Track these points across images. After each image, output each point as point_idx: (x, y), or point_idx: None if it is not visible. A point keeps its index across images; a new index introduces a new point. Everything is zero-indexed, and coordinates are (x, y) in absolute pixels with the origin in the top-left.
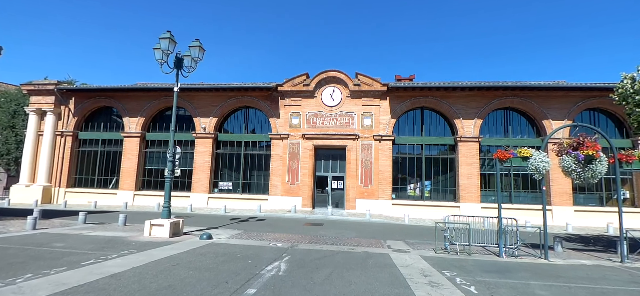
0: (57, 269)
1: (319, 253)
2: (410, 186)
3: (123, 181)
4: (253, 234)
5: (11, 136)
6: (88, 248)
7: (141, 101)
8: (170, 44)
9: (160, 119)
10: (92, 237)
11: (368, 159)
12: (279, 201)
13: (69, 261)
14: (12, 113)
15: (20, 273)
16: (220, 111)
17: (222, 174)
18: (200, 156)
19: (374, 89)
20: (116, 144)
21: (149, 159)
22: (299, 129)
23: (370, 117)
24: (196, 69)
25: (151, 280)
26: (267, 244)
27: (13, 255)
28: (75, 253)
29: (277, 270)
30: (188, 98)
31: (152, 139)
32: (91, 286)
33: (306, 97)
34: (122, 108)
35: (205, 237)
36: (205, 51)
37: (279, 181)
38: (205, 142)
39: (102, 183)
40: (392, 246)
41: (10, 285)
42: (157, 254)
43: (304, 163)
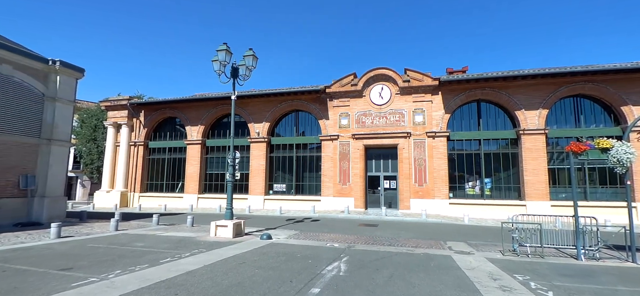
0: (141, 266)
1: (377, 254)
2: (468, 184)
3: (188, 185)
4: (310, 235)
5: (93, 148)
6: (164, 247)
7: (201, 110)
8: (226, 55)
9: (219, 126)
10: (166, 237)
11: (421, 158)
12: (331, 202)
13: (149, 259)
14: (94, 127)
15: (111, 270)
16: (272, 116)
17: (276, 176)
18: (256, 160)
19: (425, 84)
20: (180, 152)
21: (210, 164)
22: (349, 130)
23: (421, 113)
24: (250, 77)
25: (222, 278)
26: (324, 244)
27: (103, 253)
28: (153, 251)
29: (337, 270)
30: (242, 105)
31: (212, 145)
32: (171, 282)
33: (354, 97)
34: (185, 118)
35: (265, 237)
36: (258, 58)
37: (330, 182)
38: (260, 146)
39: (170, 187)
40: (454, 247)
41: (104, 280)
42: (224, 253)
43: (355, 163)
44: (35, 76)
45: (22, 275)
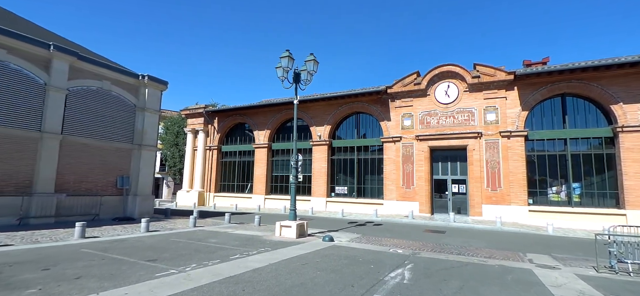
0: (213, 261)
1: (445, 263)
2: (551, 189)
3: (255, 187)
4: (372, 239)
5: (176, 152)
6: (234, 244)
7: (267, 116)
8: (289, 61)
9: (283, 130)
10: (236, 235)
11: (494, 160)
12: (394, 206)
13: (221, 255)
14: (176, 134)
15: (188, 263)
16: (333, 119)
17: (338, 179)
18: (318, 163)
19: (498, 79)
20: (249, 155)
21: (275, 166)
22: (412, 131)
23: (494, 111)
24: (312, 81)
25: (286, 277)
26: (387, 249)
27: (182, 247)
28: (225, 248)
29: (401, 277)
30: (304, 109)
31: (277, 148)
32: (239, 278)
33: (418, 97)
34: (252, 123)
35: (328, 239)
36: (319, 62)
37: (393, 185)
38: (321, 149)
39: (240, 188)
40: (535, 260)
41: (182, 273)
42: (287, 253)
43: (419, 166)
44: (128, 89)
45: (118, 264)
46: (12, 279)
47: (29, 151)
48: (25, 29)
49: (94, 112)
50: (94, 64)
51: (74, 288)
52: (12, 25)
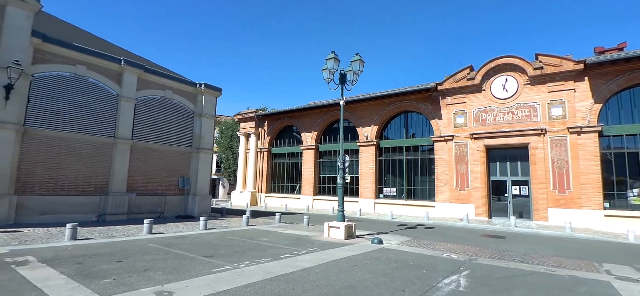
0: (265, 259)
1: (505, 271)
2: (632, 191)
3: (304, 187)
4: (423, 243)
5: (230, 154)
6: (284, 243)
7: (313, 118)
8: (334, 63)
9: (330, 132)
10: (286, 234)
11: (562, 159)
12: (447, 209)
13: (272, 254)
14: (230, 137)
15: (241, 260)
16: (380, 119)
17: (386, 180)
18: (365, 163)
19: (564, 69)
20: (297, 156)
21: (322, 167)
22: (465, 129)
23: (560, 105)
24: (357, 81)
25: (335, 278)
26: (440, 254)
27: (236, 245)
28: (275, 247)
29: (456, 284)
30: (351, 110)
31: (324, 150)
32: (289, 277)
33: (472, 93)
34: (300, 125)
35: (376, 242)
36: (364, 62)
37: (445, 186)
38: (368, 150)
39: (289, 189)
40: (614, 271)
41: (236, 269)
42: (336, 254)
43: (474, 166)
44: (187, 97)
45: (180, 259)
46: (92, 269)
47: (105, 155)
48: (97, 45)
49: (158, 119)
50: (158, 75)
51: (142, 279)
52: (87, 42)
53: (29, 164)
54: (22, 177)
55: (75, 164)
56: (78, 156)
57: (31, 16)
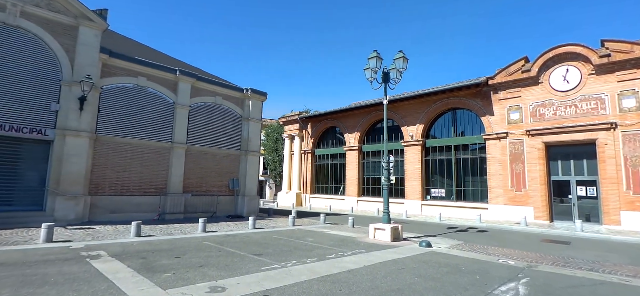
0: (310, 259)
1: (571, 279)
2: None
3: (348, 188)
4: (475, 247)
5: (275, 156)
6: (329, 244)
7: (356, 118)
8: (377, 61)
9: (373, 132)
10: (331, 235)
11: (636, 156)
12: (501, 211)
13: (317, 254)
14: (275, 140)
15: (288, 259)
16: (426, 117)
17: (433, 181)
18: (410, 164)
19: (636, 56)
20: (341, 157)
21: (366, 168)
22: (521, 125)
23: (633, 96)
24: (401, 79)
25: (381, 281)
26: (495, 259)
27: (283, 244)
28: (320, 247)
29: (514, 292)
30: (394, 109)
31: (368, 150)
32: (335, 278)
33: (527, 86)
34: (343, 126)
35: (425, 245)
36: (408, 59)
37: (499, 187)
38: (414, 149)
39: (333, 190)
40: None
41: (283, 268)
42: (382, 256)
43: (532, 165)
44: (235, 102)
45: (231, 256)
46: (154, 264)
47: (163, 159)
48: (154, 57)
49: (209, 124)
50: (208, 82)
51: (198, 275)
52: (145, 55)
53: (100, 168)
54: (95, 179)
55: (138, 168)
56: (141, 160)
57: (99, 34)
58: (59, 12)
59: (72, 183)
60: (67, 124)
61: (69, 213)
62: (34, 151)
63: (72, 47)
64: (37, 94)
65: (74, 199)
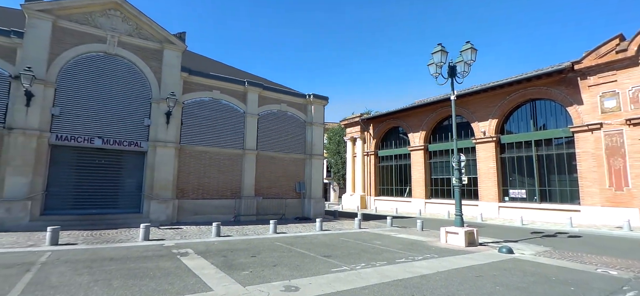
0: (379, 262)
1: None
2: None
3: (414, 190)
4: (567, 254)
5: (338, 159)
6: (398, 247)
7: (420, 117)
8: (441, 55)
9: (439, 130)
10: (399, 238)
11: None
12: (597, 213)
13: (386, 257)
14: (337, 143)
15: (357, 262)
16: (499, 111)
17: (511, 180)
18: (483, 162)
19: None
20: (405, 158)
21: (434, 168)
22: (618, 114)
23: None
24: (469, 72)
25: (458, 288)
26: (593, 269)
27: (350, 247)
28: (389, 250)
29: None
30: (463, 104)
31: (434, 150)
32: (407, 282)
33: (624, 68)
34: (406, 126)
35: (505, 251)
36: (477, 50)
37: (594, 186)
38: (487, 147)
39: (399, 191)
40: None
41: (352, 270)
42: (456, 262)
43: (635, 160)
44: (298, 108)
45: (301, 257)
46: (233, 262)
47: (236, 165)
48: (223, 71)
49: (276, 130)
50: (273, 91)
51: (273, 273)
52: (215, 69)
53: (184, 175)
54: (180, 185)
55: (215, 174)
56: (217, 167)
57: (180, 55)
58: (147, 39)
59: (162, 188)
60: (157, 137)
61: (161, 215)
62: (132, 161)
63: (158, 68)
64: (133, 112)
65: (165, 203)
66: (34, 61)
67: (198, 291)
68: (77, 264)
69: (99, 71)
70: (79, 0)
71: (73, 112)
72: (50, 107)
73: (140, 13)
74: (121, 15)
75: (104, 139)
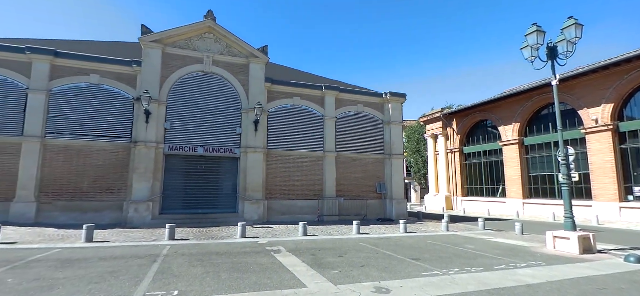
0: (475, 268)
1: None
2: None
3: (509, 189)
4: None
5: (418, 158)
6: (494, 253)
7: (512, 107)
8: (537, 36)
9: (536, 121)
10: (494, 243)
11: None
12: None
13: (483, 263)
14: (416, 140)
15: (449, 266)
16: (615, 93)
17: (636, 176)
18: (597, 155)
19: None
20: (496, 154)
21: (532, 165)
22: None
23: None
24: (574, 52)
25: None
26: None
27: (439, 250)
28: (484, 255)
29: None
30: (566, 89)
31: (531, 143)
32: (511, 292)
33: None
34: (496, 118)
35: (633, 260)
36: (583, 25)
37: None
38: (601, 137)
39: (490, 191)
40: None
41: (445, 275)
42: (570, 271)
43: None
44: (375, 107)
45: (388, 259)
46: (322, 260)
47: (318, 167)
48: (300, 77)
49: (354, 131)
50: (349, 92)
51: (362, 273)
52: (292, 76)
53: (271, 177)
54: (268, 186)
55: (299, 176)
56: (300, 169)
57: (263, 67)
58: (235, 56)
59: (254, 190)
60: (247, 143)
61: (253, 214)
62: (228, 166)
63: (245, 81)
64: (226, 122)
65: (256, 203)
66: (149, 84)
67: (293, 287)
68: (190, 257)
69: (198, 87)
70: (180, 29)
71: (180, 125)
72: (163, 122)
73: (229, 33)
74: (214, 37)
75: (204, 147)
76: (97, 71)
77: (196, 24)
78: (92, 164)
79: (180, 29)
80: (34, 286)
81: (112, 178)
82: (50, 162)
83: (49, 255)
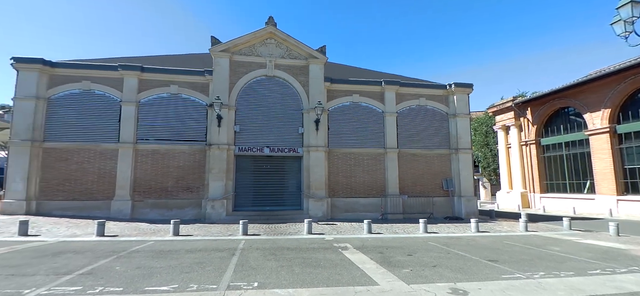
0: (565, 272)
1: None
2: None
3: (598, 185)
4: None
5: (487, 152)
6: (586, 256)
7: (601, 91)
8: (633, 8)
9: (632, 106)
10: (585, 245)
11: None
12: None
13: (573, 267)
14: (485, 133)
15: (532, 269)
16: None
17: None
18: None
19: None
20: (580, 145)
21: (628, 156)
22: None
23: None
24: None
25: None
26: None
27: (519, 252)
28: (574, 259)
29: None
30: None
31: (627, 131)
32: None
33: None
34: (580, 105)
35: None
36: None
37: None
38: None
39: (574, 187)
40: None
41: (529, 279)
42: None
43: None
44: (439, 100)
45: (462, 259)
46: (391, 259)
47: (379, 164)
48: (359, 74)
49: (416, 126)
50: (410, 86)
51: (435, 274)
52: (351, 74)
53: (333, 175)
54: (331, 184)
55: (361, 173)
56: (362, 166)
57: (322, 67)
58: (295, 58)
59: (317, 188)
60: (309, 142)
61: (317, 212)
62: (292, 165)
63: (306, 82)
64: (289, 122)
65: (320, 201)
66: (220, 91)
67: (365, 284)
68: (264, 251)
69: (262, 91)
70: (244, 37)
71: (247, 128)
72: (233, 125)
73: (288, 36)
74: (275, 42)
75: (270, 148)
76: (175, 82)
77: (258, 31)
78: (175, 165)
79: (245, 37)
80: (137, 274)
81: (192, 178)
82: (141, 165)
83: (145, 247)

GOAL OF THE EXERCISE — Everything above from the line containing "45: (22, 275)" through the line containing "51: (74, 288)" must be repeated exactly, and the pictures must be left out.

RESPONSE TO THE TASK —
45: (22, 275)
0: (213, 261)
1: (445, 263)
2: (551, 189)
3: (255, 187)
4: (372, 239)
5: (176, 152)
6: (234, 244)
7: (267, 116)
8: (289, 61)
9: (283, 130)
10: (236, 235)
11: (494, 160)
12: (394, 206)
13: (221, 255)
14: (176, 134)
15: (188, 263)
16: (333, 119)
17: (338, 179)
18: (318, 163)
19: (498, 79)
20: (249, 155)
21: (275, 166)
22: (412, 131)
23: (494, 111)
24: (312, 81)
25: (286, 277)
26: (387, 249)
27: (182, 247)
28: (225, 248)
29: (401, 277)
30: (304, 109)
31: (277, 148)
32: (239, 278)
33: (418, 97)
34: (252, 123)
35: (328, 239)
36: (319, 62)
37: (393, 185)
38: (321, 149)
39: (240, 188)
40: (535, 260)
41: (182, 273)
42: (287, 253)
43: (419, 166)
44: (128, 89)
45: (118, 264)
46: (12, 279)
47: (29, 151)
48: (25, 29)
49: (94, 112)
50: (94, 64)
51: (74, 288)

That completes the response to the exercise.